Maputo, 14 de julho de 2025 – O presidente da Comissão de Gestão das Linhas Aéreas de Moçambique (LAM), o sérvio Dane Kondic, vai continuar à frente da companhia aérea em regime de exclusividade, apesar de ter sido recentemente nomeado para um cargo não executivo na Air Botswana. A decisão foi confirmada oficialmente pelo Conselho de Administração da LAM, após rumores sobre um possível conflito de interesses entre os dois cargos.
A confirmação surge no contexto da reestruturação profunda da LAM, iniciada em maio deste ano pelo Instituto de Gestão das Participações do Estado (IGEPE), que afastou a anterior administração da companhia e implementou uma nova Comissão de Gestão. A iniciativa insere-se num plano mais amplo de revitalização das empresas públicas moçambicanas, com foco em transparência, eficiência e recuperação financeira.
Durante uma reunião extraordinária realizada no dia 29 de junho, o Conselho determinou que Kondic deve dedicar-se exclusivamente à liderança da LAM, decisão que foi aceite pelo próprio gestor.
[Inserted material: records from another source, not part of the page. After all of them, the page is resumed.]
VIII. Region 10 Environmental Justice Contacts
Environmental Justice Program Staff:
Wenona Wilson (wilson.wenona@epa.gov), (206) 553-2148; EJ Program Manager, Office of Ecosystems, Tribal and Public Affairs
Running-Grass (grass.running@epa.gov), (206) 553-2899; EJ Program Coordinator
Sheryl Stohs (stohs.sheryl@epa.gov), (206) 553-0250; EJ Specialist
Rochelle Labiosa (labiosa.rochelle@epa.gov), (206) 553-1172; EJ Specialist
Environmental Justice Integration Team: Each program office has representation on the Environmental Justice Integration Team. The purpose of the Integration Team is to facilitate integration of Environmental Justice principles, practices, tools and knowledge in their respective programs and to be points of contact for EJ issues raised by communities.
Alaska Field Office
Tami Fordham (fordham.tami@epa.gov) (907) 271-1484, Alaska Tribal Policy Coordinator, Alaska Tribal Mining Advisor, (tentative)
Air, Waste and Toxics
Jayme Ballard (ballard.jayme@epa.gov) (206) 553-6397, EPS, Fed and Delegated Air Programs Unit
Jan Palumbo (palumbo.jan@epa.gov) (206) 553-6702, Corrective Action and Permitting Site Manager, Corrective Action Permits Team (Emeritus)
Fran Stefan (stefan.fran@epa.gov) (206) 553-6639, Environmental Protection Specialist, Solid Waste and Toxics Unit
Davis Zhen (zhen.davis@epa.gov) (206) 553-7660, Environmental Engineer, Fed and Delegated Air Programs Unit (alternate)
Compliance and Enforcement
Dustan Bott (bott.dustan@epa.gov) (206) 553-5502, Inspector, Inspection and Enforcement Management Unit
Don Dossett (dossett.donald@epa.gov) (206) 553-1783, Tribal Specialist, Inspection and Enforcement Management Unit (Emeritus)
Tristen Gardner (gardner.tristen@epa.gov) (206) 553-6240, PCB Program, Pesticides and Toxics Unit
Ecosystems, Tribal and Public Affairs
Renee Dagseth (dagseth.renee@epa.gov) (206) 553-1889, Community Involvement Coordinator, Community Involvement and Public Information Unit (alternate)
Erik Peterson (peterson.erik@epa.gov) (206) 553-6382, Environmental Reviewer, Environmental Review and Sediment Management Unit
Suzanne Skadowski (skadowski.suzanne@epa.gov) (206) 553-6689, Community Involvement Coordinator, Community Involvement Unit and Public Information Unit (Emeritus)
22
A garantia de exclusividade foi vista como uma medida para evitar qualquer interferência de interesses, especialmente considerando que ambas as companhias operam na mesma região da África Austral.
Dane Kondic já havia liderado reestruturações em outras empresas do setor aéreo e, segundo as autoridades, sua nomeação visa aplicar boas práticas de gestão e melhorar os indicadores operacionais da transportadora nacional, que há anos enfrenta dificuldades financeiras. Com o apoio de três empresas estatais moçambicanas — Portos e Caminhos de Ferro de Moçambique (CFM), Hidroelétrica de Cahora Bassa (HCB) e Empresa Moçambicana de Seguros (EMOSE) — como novos acionistas, a LAM aposta em uma gestão corporativa mais moderna e resiliente.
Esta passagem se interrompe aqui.